### Фрагмент текста
▼▼▼

И вот на первых же именинах экс-министра, 26 октября,-- величайший съезд гостей -- от генерал-губернатора князя Репнина-Волконского до всех Капнистов; и от Муравьевых-Апостолов до "Ивана Ивановича и Ивана Никифоровича", ибо ссора между этими достойнейшими людьми (согласно жалобе, которую съела бурая свинья) произошла 1810 года июля 7-го дня и еще не была решена миргородским судом даже в 1831 году.
Гостей развлекает дальний родственник хозяина Василий Федорович Гоголь-Яновский, а привезенный на поклон его сын Николай смущенно раскланивается с целой залой своих будущих героев... Как будто оценивая собравшихся, Иван Якушкин издалека замечает: "Все почти помещики смотрели на крестьян своих как на собственность, вполне им принадлежащую... Вообще свобода мыслей тогдашней молодежи пугала всех".
Заметим "все почти" в начале этой фразы и "всех" в конце: Якушкин и его молодые друзья, случалось, пугали своим свободомыслием даже тех, кто не смотрел на крестьян, как на продаваемый и покупаемый предмет... Молодые спорили и с хорошими стариками, не попавшими в группу "все почти", но вздрагивающими вместе со всеми.

▲▲▲

### Проверка понимания
1 – Продублируйте из фрагмента текста отрывок, начиная со слов «И вот на первых» и продолжая вплоть до слов «в 1831 году.» включительно.
2 – Перечислите все даты и годы, упомянутые во фрагменте текста.
Опирайтесь только на фрагмент текста.

### Исходные данные
▼▼▼

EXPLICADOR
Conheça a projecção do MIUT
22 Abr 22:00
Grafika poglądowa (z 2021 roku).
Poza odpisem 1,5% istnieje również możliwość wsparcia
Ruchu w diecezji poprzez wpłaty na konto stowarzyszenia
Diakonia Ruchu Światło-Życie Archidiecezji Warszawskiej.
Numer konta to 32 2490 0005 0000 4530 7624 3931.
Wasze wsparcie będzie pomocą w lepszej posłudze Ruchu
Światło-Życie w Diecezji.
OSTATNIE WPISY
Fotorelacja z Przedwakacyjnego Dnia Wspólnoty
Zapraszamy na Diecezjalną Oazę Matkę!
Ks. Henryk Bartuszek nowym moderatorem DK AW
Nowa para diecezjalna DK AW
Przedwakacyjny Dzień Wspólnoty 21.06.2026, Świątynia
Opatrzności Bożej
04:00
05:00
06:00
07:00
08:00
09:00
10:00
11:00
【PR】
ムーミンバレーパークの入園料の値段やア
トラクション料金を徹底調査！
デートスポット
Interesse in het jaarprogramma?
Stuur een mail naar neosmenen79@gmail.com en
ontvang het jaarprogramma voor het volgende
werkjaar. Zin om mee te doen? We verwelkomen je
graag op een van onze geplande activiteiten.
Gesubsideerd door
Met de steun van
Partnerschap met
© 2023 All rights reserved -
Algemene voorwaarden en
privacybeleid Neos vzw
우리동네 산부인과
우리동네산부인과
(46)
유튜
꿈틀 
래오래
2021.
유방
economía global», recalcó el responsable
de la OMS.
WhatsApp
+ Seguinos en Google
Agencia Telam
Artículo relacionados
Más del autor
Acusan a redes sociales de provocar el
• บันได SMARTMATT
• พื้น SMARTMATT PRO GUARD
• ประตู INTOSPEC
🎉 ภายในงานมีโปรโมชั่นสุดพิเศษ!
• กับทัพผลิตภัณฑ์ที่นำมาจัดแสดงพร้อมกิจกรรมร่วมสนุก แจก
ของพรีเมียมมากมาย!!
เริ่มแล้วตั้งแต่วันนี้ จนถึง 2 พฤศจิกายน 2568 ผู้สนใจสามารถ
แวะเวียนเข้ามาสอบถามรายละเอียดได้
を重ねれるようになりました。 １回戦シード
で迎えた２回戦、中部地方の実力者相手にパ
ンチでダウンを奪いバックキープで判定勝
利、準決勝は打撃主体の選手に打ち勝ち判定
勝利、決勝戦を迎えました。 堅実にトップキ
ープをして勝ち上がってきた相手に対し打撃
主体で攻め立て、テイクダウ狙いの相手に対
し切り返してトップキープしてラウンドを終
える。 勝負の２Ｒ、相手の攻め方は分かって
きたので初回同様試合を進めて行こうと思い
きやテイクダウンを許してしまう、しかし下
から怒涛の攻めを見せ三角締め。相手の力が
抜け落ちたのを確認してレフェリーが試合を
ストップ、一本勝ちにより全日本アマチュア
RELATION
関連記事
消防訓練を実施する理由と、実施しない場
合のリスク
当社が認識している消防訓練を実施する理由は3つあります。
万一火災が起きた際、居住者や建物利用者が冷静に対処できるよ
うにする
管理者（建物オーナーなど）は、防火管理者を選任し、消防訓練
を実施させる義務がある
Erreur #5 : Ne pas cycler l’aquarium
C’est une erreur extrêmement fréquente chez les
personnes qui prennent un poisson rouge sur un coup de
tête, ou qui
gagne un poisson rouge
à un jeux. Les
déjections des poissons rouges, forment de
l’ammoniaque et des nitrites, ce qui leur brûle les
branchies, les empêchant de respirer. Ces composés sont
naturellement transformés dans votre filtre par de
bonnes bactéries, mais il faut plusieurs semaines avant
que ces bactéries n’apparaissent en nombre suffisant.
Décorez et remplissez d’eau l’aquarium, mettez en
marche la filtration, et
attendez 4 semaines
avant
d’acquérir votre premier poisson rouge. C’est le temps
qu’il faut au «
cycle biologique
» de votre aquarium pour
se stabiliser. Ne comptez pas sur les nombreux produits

▲▲▲

### Ответы по заданиям
1 –
И вот на первых же именинах экс-министра, 26 октября,-- величайший съезд гостей -- от генерал-губернатора князя Репнина-Волконского до всех Капнистов; и от Муравьевых-Апостолов до "Ивана Ивановича и Ивана Никифоровича", ибо ссора между этими достойнейшими людьми (согласно жалобе, которую съела бурая свинья) произошла 1810 года июля 7-го дня и еще не была решена миргородским судом даже в 1831 году.

2 – 26 октября; 1810 года июля 7-го дня; 1831 год.